Comme le fait remarquer Roland Pourtier, les Européens ont projeté sur l’Afrique l’image d’une terre vierge, propice à tous les découpages que rend possible une tabula rasa. Ils ont pu jouer de l’espace selon leurs propres règles, sans sortir de la partition de leurs schémas mentaux937 ». La naissance des colonies et leur découpage occultent l’élément humain et ignore la dimension historique du peuplement, pour ne retenir que les repères naturels. Les frontières choisies parmi les lignes de partage des eaux ou les lignes astronomiques que forment les parallèles et les méridiens prouvent que cette appropriation est globale, géométrique et très peu concernée par les populations. Mais parce que ces frontières n’ont pas été remises en cause, ce partage colonial de l’Afrique est à l’origine des Etats contemporains. Michel Foucher insiste sur la spécificité africaine quand il dresse le bilan mondial des frontières : l’Afrique est le seul continent dont les frontières ont été produites dans leur quasi-intégralité par des traceurs extérieurs938. Si l’Océanie offre une situation analogue, l’individualisation est davantage le fait de sa nature insulaire que les hommes ont beaucoup moins partagée.

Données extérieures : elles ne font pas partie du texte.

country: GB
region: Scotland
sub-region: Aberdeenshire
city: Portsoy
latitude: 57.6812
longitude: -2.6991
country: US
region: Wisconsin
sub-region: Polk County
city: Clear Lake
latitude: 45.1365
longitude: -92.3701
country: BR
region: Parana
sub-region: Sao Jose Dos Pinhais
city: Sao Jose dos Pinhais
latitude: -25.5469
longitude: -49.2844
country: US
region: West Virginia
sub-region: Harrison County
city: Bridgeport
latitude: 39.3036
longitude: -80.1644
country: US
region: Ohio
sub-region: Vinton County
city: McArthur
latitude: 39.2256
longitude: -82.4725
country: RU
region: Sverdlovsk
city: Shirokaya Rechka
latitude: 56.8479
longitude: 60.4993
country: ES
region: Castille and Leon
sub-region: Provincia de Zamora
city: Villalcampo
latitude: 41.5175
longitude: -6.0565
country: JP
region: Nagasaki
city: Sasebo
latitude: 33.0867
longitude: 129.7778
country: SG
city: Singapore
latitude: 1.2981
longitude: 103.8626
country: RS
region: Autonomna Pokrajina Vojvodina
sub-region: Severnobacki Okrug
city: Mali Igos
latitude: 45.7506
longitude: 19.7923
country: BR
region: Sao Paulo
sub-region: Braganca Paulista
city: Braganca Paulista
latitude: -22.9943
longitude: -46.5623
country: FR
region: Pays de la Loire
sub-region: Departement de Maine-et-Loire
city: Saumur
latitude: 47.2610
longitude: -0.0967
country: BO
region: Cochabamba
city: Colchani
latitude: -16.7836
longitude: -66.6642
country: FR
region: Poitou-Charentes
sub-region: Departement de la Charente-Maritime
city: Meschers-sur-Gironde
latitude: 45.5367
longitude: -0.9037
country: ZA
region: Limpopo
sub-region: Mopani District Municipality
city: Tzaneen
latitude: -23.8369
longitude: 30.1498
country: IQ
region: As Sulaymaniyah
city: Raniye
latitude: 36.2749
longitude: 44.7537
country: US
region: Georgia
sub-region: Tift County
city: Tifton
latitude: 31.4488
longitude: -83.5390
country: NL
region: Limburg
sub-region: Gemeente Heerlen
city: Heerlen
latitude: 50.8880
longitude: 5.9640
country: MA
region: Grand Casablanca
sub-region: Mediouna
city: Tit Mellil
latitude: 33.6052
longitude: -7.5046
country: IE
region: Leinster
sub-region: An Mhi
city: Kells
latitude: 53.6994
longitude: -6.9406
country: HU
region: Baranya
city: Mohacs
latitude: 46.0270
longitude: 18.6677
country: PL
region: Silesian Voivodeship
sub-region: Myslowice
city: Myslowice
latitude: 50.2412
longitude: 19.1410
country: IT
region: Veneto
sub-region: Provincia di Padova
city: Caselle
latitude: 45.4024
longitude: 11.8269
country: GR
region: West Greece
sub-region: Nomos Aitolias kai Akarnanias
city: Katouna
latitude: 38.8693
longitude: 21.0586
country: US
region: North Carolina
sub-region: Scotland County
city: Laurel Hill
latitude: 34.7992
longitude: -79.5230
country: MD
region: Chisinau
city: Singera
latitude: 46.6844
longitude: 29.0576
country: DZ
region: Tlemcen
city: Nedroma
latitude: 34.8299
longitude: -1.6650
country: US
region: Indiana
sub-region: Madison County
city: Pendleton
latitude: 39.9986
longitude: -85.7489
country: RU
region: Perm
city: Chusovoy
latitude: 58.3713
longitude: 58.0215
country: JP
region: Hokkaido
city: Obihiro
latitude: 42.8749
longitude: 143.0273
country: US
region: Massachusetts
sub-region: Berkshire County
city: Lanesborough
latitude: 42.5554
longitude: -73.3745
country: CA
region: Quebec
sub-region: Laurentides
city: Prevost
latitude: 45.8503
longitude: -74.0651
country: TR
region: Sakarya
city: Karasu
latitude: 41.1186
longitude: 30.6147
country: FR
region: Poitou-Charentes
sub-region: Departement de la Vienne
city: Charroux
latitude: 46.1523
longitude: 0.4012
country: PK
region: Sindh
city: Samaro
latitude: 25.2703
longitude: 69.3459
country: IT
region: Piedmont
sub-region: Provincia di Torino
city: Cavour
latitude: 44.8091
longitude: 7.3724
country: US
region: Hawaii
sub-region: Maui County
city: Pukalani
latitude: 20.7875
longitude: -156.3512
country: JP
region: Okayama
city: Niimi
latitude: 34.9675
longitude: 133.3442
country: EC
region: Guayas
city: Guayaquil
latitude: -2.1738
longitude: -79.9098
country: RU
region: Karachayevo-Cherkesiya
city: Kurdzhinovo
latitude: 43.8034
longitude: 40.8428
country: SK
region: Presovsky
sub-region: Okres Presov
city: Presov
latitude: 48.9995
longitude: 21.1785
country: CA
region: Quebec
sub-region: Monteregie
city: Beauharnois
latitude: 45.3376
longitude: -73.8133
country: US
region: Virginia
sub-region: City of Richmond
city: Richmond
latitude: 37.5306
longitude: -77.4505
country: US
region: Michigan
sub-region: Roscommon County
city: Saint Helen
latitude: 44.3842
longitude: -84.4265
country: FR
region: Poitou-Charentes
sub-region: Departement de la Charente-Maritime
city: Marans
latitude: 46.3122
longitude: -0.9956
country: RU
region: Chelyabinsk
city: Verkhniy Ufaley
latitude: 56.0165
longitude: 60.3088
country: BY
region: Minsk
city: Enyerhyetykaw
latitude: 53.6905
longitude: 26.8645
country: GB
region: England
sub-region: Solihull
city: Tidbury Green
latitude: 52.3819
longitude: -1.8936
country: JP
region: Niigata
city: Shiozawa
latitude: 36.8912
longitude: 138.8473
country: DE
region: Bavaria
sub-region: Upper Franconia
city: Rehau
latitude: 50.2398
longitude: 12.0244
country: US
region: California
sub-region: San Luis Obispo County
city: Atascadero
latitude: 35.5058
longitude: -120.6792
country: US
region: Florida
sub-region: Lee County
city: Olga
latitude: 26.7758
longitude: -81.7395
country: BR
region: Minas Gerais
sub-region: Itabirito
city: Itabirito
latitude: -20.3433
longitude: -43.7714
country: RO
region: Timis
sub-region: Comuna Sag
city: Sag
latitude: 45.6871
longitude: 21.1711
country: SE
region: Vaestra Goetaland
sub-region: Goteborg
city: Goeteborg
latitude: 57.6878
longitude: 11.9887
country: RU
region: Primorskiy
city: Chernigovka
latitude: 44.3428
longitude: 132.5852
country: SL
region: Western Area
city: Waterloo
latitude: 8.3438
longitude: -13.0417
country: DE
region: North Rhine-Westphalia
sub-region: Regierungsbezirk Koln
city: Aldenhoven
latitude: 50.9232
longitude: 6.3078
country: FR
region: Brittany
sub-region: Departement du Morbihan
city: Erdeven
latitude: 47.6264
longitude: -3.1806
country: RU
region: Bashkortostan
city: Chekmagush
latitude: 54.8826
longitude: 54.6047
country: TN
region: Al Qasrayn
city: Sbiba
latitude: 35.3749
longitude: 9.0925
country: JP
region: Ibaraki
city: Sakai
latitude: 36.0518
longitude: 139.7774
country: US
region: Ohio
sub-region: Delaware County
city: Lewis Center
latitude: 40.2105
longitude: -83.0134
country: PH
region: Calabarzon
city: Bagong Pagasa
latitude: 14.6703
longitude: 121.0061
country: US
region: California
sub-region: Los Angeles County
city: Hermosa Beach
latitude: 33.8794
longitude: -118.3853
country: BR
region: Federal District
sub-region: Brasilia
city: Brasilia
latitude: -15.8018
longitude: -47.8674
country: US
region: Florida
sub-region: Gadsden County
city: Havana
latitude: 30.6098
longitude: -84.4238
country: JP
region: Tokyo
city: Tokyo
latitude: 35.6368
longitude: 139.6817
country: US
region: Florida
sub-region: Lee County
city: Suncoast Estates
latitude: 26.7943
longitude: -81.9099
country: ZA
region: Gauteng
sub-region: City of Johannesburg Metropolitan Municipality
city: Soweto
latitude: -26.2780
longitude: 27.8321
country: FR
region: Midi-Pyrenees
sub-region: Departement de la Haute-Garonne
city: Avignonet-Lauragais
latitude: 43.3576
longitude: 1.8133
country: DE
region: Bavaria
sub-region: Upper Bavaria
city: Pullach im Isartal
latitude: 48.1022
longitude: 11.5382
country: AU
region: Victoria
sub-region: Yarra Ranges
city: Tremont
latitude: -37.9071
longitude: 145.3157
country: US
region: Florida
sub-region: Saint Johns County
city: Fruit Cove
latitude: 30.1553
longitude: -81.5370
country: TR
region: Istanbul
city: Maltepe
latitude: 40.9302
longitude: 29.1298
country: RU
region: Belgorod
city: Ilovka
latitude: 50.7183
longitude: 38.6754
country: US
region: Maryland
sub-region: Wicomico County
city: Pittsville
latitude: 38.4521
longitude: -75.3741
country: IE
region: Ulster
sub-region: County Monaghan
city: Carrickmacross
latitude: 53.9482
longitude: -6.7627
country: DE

Néanmoins, pour le géographe, ce qui caractérise davantage les frontières africaines est la grande hâte de leur délimitation, résultat brutal du scramble ou course au clocher qui a animé la compétition coloniale : vers 1876, 10 % du continent étaient colonisés ; quinze ans plus tard, c’est près de 89 %939 ! Bien entendu, l’arbitraire colonial est dénoncé : comment ces frontières peuvent-elles prendre en compte les populations quand un tiers d’entre elles sont des lignes droites ? Cette réalité incarne l’exact contraire d’une situation européenne où chaque km de frontière est le résultat d’un traité ou d’une bataille qui l’a fixé.

Au moment du découpage, les puissances coloniales ne semblent pas s’être intéressées aux territoires que composent les missions, bien que la plupart existât déjà. C’est plutôt l’inverse qui se produit et les missions ont dans leur grande majorité fixé leurs limites après celles des colonies, par juxtaposition, pour faire coïncider les deux entités dans l’intérêt de la mission940. Comme le montrent les cartes des Missions catholiques, les missions sont en effet rarement délimitées avant 1888941 (cf :   de Loango à l’Ubanghi   , V.A. du Natal ) ; par la suite, cette attitude est avant tout le fait des congrégations pour se démarquer des autres champs d’apostolat, comme l’a exposé notre troisième partie. Ainsi, conséquence du découpage colonial, la délimitation de la mission n’a pas pu inspirer le colonisateur. Cette remarque n’est pas seulement valable pour les frontières intercoloniales. Elle l’est aussi pour les limites intérieures aux empires. Dans le cas des possessions françaises, la délimitation intérieure de l’AOF et de l’AEF par les cercles suit un plan géométrique qui ne considère pas la répartition des populations. Pourtant, en l’absence de concurrent, l’administration coloniale aurait pu adapter ses subdivisions, tenant compte de logiques humaines que ne manquent pas de révéler la mission. Les situations que dénoncent les missionnaires où la limite d’une circonscription administrative coupe une population en deux sont nombreuses et rarement corrigées.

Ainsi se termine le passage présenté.